:: WRITTEN REQUEST ::
Could you write out the records from the first line up to and including the line with "text at (318, 65): 10769 -> 13400", changing "dashed" to "broken" and keeping everything else the same?

[Dataset entries]

## Begin

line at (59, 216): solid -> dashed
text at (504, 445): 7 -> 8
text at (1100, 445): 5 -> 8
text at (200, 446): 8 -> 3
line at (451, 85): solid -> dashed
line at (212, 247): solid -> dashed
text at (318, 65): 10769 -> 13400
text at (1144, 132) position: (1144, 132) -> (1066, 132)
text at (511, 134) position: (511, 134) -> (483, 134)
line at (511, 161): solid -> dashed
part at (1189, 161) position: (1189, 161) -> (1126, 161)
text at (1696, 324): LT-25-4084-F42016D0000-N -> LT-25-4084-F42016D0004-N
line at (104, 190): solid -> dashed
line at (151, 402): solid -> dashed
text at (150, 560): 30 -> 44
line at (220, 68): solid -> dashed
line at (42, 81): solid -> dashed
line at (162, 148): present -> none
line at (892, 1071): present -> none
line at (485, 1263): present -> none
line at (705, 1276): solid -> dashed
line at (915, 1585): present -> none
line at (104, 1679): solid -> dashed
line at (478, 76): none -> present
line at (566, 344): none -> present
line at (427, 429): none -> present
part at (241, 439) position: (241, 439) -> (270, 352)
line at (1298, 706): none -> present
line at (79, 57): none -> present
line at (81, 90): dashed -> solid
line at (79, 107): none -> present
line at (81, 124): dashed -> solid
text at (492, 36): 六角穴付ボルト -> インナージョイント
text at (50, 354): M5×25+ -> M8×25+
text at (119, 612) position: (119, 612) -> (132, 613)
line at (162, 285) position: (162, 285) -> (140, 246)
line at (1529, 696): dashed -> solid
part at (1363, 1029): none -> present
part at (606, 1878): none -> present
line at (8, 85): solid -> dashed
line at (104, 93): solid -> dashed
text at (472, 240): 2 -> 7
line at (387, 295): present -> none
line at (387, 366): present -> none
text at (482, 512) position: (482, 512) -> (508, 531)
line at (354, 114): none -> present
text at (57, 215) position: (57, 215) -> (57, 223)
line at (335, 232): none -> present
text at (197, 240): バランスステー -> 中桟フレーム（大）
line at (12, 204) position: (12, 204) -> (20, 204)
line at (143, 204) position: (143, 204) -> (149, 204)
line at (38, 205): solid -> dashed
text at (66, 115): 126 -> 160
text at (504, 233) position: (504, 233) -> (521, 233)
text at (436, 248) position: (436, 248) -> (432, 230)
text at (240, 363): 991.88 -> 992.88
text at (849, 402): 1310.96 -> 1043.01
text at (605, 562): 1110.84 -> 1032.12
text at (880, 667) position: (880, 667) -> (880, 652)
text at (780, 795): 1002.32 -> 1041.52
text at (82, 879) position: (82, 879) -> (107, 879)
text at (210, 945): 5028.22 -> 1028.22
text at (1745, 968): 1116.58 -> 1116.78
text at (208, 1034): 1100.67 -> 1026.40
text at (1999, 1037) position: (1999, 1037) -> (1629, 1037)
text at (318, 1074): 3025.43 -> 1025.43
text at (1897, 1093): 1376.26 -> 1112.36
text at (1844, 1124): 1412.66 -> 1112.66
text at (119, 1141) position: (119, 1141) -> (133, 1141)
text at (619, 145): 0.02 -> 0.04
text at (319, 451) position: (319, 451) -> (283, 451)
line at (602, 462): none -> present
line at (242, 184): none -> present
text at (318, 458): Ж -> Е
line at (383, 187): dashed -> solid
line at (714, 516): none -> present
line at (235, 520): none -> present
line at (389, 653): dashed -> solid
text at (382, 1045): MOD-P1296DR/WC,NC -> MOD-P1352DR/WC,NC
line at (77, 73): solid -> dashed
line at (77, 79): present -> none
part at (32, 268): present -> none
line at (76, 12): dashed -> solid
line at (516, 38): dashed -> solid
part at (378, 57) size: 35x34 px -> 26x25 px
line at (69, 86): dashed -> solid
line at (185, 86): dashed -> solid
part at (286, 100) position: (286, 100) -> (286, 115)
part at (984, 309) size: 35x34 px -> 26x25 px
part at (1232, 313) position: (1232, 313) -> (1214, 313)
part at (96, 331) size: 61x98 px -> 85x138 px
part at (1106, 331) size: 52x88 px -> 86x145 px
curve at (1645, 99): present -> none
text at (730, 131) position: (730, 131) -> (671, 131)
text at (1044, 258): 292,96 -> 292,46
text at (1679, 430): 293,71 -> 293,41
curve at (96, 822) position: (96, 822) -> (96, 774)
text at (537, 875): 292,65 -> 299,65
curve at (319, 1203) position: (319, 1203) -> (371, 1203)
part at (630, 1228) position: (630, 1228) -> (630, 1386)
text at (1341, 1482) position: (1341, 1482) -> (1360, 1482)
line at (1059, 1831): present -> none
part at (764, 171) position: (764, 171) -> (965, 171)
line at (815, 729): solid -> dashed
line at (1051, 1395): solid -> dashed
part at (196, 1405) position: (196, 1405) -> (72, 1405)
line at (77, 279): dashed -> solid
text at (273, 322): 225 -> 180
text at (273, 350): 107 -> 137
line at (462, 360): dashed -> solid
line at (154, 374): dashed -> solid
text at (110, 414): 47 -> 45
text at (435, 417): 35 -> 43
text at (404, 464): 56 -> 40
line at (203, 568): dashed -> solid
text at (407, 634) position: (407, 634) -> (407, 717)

## End

:: REPLY TO THE EXERCISE ::
line at (59, 216): solid -> broken
text at (504, 445): 7 -> 8
text at (1100, 445): 5 -> 8
text at (200, 446): 8 -> 3
line at (451, 85): solid -> broken
line at (212, 247): solid -> broken
text at (318, 65): 10769 -> 13400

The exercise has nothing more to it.